The Walking Dead
“Days Gone By,” the premiere episode of The Walking Dead, debuted in October of 2010, thus thrusting the show’s death-grip onto millions of fans. Imagine, a show about humans, loved ones, rising from the dead to feast on fellow humans, shockingly splayed against physical reminders of what our world was, keeping a grip on an audience for so long. The apocalyptic imagery becoming iconic. The view of Rick, a lone horseman, riding towards Atlanta, a city overrun by the dead. The burnt black cars and signs of violent struggles in the slow lane out of town. Those first few years felt unchartered, the show at once disturbing and moving, while walking us through the devastation. Addictive.
See the barn scene in Season 2, when Rick tells Carl to take the gun. Tells him the harsh truth about the world they live in and how everyone dies, no matter how hard you try or hope. No matter how much you love someone they will pass, because everyone dies. The heartbreak of a father having to tell a son this truth at such a young age. The two sitting quietly looking out over the farm, you can see there’s a chill in the air, with Rick’s fatherly voice unrelenting in its honesty. The slow, faltering piano sounding very much like a breaking heart.

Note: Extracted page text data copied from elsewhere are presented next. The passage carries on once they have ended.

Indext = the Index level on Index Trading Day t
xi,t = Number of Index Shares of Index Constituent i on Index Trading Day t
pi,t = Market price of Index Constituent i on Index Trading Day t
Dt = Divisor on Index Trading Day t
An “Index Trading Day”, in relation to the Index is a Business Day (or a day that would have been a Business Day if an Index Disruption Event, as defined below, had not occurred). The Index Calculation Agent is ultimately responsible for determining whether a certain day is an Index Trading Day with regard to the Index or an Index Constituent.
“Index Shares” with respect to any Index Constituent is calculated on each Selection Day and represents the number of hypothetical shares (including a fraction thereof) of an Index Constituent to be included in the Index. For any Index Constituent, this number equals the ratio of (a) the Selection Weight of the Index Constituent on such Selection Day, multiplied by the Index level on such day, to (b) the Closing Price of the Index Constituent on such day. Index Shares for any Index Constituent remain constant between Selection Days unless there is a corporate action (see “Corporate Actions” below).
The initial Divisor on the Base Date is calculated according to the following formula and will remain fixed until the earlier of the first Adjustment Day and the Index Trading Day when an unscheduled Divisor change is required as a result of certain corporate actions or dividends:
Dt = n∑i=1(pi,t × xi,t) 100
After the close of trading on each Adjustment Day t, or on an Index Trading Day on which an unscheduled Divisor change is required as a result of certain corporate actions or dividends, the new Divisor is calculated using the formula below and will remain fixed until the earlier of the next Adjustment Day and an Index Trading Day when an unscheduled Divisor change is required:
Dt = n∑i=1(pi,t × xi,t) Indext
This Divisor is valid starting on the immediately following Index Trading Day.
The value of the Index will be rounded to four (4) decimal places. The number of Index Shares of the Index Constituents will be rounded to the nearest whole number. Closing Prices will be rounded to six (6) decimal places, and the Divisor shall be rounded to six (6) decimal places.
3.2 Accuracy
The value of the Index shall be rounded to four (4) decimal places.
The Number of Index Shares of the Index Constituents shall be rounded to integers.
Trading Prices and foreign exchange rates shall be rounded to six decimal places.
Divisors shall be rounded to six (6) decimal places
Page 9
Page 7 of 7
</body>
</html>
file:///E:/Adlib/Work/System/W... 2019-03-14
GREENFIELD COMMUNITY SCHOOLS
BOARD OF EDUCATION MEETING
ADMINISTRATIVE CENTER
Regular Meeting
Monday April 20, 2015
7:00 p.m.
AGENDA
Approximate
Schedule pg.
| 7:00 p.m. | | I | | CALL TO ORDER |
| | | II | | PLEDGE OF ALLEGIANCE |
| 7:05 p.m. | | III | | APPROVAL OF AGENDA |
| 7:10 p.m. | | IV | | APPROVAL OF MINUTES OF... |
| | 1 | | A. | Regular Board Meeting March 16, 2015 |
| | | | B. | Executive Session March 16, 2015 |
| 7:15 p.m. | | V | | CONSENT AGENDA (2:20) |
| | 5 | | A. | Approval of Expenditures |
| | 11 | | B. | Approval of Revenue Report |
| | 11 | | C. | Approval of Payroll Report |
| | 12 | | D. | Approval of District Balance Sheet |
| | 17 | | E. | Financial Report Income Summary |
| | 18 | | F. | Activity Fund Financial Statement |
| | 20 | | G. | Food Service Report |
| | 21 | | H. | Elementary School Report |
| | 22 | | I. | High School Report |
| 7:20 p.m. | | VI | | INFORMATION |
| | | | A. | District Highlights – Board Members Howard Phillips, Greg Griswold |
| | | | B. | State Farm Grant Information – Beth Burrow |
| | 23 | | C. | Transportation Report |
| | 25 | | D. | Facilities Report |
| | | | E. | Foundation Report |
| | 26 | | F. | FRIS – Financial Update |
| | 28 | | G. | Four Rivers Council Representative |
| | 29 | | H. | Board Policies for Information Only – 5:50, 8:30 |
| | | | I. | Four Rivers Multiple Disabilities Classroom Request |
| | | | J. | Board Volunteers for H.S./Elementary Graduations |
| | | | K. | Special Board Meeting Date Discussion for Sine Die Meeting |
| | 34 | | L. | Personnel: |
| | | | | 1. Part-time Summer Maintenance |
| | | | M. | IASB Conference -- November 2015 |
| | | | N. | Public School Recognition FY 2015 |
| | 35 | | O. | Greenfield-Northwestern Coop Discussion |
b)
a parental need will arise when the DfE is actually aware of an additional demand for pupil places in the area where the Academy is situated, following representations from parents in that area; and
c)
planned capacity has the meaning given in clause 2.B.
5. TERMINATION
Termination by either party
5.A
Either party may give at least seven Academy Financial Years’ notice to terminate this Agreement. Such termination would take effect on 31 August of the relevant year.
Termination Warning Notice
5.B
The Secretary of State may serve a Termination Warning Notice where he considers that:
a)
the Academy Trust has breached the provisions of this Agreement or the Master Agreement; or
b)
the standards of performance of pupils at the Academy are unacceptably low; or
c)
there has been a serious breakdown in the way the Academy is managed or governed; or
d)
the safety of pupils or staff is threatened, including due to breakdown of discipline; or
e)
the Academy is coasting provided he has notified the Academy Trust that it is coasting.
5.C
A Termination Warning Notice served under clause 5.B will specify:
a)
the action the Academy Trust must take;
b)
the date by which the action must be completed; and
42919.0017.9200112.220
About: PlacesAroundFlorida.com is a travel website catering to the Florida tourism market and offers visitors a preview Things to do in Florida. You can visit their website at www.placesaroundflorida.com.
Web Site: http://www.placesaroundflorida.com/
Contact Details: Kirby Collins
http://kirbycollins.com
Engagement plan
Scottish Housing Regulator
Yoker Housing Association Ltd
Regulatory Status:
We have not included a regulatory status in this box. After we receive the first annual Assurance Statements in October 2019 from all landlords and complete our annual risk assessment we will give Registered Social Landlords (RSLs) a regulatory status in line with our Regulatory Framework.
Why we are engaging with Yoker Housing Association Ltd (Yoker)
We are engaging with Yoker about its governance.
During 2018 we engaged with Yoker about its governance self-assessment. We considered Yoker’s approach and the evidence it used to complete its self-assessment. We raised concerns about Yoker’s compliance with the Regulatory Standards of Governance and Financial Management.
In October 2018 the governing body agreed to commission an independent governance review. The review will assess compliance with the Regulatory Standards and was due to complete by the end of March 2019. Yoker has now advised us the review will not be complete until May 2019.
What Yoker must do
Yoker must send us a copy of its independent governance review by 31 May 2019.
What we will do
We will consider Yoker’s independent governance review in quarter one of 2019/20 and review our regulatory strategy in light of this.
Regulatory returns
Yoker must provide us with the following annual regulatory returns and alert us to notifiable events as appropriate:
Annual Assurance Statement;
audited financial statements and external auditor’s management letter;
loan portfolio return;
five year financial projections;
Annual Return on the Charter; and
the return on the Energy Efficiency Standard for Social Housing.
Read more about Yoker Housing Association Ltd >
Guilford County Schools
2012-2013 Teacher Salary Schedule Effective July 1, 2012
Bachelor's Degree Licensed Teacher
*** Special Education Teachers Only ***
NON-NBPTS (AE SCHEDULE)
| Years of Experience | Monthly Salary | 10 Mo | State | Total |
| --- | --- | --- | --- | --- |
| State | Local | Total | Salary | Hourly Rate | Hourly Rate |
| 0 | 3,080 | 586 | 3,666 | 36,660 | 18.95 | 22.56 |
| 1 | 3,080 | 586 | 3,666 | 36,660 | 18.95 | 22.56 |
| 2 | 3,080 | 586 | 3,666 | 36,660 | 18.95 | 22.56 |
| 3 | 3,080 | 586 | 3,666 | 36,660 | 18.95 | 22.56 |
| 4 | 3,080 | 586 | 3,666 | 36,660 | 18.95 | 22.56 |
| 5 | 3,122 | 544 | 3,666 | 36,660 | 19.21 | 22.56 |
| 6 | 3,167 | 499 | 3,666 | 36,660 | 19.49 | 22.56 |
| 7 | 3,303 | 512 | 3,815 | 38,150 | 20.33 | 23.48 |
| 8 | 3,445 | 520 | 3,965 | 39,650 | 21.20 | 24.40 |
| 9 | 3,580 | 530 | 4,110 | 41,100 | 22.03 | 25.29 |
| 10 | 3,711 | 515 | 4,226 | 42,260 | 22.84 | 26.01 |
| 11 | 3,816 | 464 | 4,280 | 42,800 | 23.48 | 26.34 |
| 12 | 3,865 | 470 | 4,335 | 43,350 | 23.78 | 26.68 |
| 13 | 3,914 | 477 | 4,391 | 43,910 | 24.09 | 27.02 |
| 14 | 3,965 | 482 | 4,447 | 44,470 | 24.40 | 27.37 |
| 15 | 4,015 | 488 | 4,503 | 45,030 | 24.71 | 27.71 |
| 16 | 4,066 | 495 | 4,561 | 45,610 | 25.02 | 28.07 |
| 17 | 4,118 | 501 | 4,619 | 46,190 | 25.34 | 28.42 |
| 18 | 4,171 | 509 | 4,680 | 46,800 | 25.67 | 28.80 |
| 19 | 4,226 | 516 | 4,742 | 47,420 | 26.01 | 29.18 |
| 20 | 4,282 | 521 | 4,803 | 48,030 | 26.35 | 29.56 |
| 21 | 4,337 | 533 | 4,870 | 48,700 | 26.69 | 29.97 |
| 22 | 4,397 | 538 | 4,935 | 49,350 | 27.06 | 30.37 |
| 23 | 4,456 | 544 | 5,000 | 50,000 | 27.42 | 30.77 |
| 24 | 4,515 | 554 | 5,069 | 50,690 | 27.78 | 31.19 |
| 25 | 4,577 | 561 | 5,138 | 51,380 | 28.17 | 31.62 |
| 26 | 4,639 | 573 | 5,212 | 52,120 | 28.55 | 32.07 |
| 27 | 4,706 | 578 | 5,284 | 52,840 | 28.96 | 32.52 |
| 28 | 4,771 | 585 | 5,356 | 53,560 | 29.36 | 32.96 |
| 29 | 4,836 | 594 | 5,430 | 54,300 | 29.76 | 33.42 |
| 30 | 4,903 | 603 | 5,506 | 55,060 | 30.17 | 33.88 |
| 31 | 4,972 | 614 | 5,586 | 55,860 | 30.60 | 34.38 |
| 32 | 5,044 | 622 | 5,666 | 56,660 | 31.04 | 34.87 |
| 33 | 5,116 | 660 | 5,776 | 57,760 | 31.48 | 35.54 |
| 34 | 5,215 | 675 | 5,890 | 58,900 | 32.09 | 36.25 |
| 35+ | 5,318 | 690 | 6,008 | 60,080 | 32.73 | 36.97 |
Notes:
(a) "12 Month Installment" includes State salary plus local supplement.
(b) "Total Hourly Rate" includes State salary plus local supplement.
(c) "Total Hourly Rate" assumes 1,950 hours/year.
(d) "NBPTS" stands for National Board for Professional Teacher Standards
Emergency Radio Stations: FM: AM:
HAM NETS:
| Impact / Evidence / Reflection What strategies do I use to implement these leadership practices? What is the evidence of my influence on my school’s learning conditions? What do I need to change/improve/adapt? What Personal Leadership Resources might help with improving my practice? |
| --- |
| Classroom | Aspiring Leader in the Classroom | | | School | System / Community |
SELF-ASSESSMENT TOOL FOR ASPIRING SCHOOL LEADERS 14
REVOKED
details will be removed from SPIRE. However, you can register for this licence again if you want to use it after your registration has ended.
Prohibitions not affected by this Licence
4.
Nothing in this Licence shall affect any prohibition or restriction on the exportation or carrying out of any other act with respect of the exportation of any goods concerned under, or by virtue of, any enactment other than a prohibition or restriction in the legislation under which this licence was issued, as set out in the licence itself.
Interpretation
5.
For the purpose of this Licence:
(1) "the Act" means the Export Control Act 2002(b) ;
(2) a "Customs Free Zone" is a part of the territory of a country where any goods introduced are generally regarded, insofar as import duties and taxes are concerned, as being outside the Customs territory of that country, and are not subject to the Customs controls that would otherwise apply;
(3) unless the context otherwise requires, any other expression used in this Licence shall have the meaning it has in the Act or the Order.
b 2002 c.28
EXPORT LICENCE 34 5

The season 2 death of group sage and moral compass Dale Horvath sent viewers into absolute grief. After standing against the violent, chaos brought by antagonist Shane, Dale wanders from the house and into the quiet, misty fields, distracted by his disappointment in his fellow survivors and at a loss from their apparent ethical decline. He’s attacked by a roaming walker and brutally, mortally wounded. Ultimately, after much suffering, he is euthanized by Daryl Dixon with a bullet to the forehead. He dies in agony, with the group frenzied and wailing, confirming there is not always a happy ending.
“Killer Within” finds the survivors enjoying the small victories they have fought for when the rug is pulled from underneath them, once again. The prison yard, just recently cleared, is sabotaged and a mass of walkers are unleashed on our odd, feral family. The group is divided, then separated, and a pregnant Lori is taken to safety by the truly fearless Maggie and Lori’s son, Carl. The choices made by the trio while hiding away from the swarm of walkers is so personal and poignant that it is impossible not to be affected. When Lori’s baby cries out as only Carl and Maggie walk from the deep dark of the prison, Rick collapses in grief. His misery is palpable.
Hope and Humanity
The group fights their own internal demons, whether they be prejudice, greed, addiction, or pride. And the outside world is constantly beating on the doors and rattling collective swords. Yet, by always choosing to gather and work as a community, whether building their homes or defending them, the heroes of The Walking Dead not only survive, but continue to look and fight for meaning and purpose. When they step back from the brink and make the humane choice they move forward as people, and further separate themselves from the mindless flesh-eating monsters living around them, which for me, has always been the main point of the story.